(Collected data entries)
────────────────────────────────────────

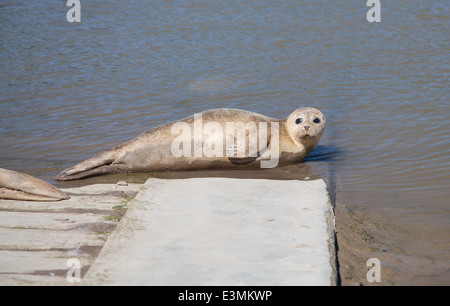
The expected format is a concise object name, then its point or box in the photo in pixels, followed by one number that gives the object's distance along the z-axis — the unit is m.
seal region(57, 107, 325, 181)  6.29
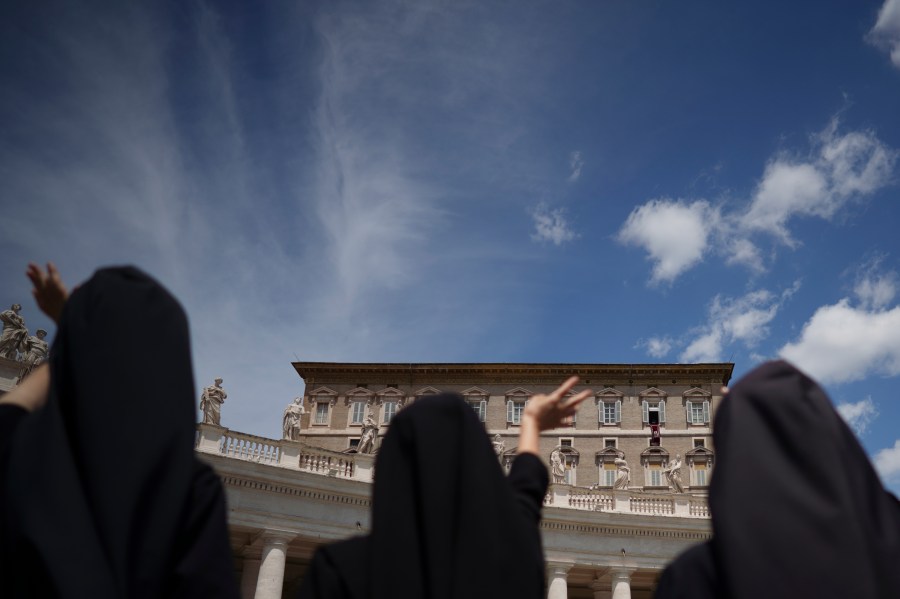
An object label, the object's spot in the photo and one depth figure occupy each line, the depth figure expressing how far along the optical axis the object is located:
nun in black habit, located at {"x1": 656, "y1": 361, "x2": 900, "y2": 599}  2.42
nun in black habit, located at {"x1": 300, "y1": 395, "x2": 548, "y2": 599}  2.69
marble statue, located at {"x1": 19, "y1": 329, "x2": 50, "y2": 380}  19.43
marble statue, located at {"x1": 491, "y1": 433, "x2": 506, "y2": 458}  34.11
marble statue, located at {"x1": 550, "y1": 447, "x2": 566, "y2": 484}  29.98
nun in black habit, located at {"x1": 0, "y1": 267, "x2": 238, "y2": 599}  2.26
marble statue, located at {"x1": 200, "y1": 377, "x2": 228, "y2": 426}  22.72
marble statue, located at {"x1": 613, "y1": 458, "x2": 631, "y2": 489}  28.38
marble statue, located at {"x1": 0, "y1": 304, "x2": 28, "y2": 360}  19.39
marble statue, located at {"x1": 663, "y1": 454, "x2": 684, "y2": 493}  30.86
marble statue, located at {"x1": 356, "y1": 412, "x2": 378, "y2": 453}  26.22
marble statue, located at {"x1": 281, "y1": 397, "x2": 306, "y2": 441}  24.50
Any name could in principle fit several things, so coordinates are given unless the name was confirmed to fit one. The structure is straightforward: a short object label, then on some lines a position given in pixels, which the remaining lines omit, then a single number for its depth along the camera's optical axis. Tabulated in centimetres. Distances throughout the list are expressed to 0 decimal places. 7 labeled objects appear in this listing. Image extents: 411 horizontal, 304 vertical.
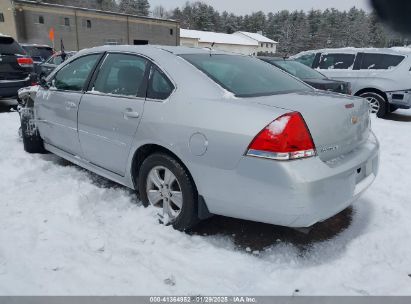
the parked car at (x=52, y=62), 1286
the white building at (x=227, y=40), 5703
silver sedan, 232
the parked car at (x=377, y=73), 851
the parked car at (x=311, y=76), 717
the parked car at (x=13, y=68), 765
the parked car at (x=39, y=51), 1639
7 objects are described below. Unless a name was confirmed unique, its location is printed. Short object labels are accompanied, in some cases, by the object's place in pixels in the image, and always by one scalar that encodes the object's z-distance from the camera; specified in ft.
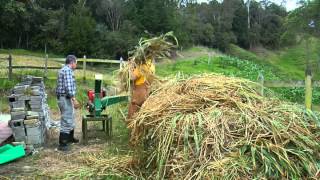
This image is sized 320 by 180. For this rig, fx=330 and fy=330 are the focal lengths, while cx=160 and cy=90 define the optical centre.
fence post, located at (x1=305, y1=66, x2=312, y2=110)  15.28
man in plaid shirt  16.70
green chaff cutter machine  17.76
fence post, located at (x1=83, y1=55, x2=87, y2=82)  41.72
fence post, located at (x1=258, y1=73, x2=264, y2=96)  13.44
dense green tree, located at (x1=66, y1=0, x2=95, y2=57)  87.98
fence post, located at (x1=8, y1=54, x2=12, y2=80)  36.82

────────────────────────────────────────

= TASK =
The string "confirmed": state how many lines above contain it, giving nothing but the number.

= RESPONSE =
2